§ SUPPLIED ENTRIES:
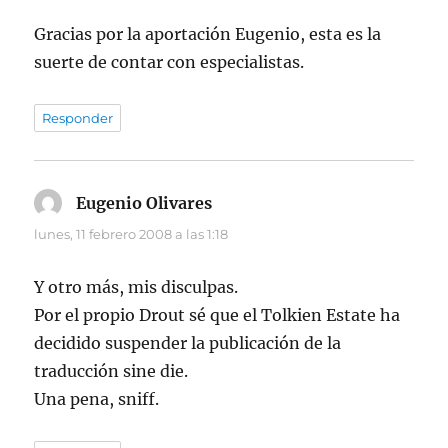
Gracias por la aportación Eugenio, esta es la
suerte de contar con especialistas.
Responder
Eugenio Olivares
dice:
lunes, 11 febrero 2008 a las 1:18
Y otro más, mis disculpas.
Por el propio Drout sé que el Tolkien Estate ha
decidido suspender la publicación de la
traducción sine die.
Una pena, sniff.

§ TO-DO ITEM:
Return the text from the rows above line for line and without any changes, leaving out the pictures.

§ ANSWER:
Gracias por la aportación Eugenio, esta es la
suerte de contar con especialistas.
Responder
Eugenio Olivares
dice:
lunes, 11 febrero 2008 a las 1:18
Y otro más, mis disculpas.
Por el propio Drout sé que el Tolkien Estate ha
decidido suspender la publicación de la
traducción sine die.
Una pena, sniff.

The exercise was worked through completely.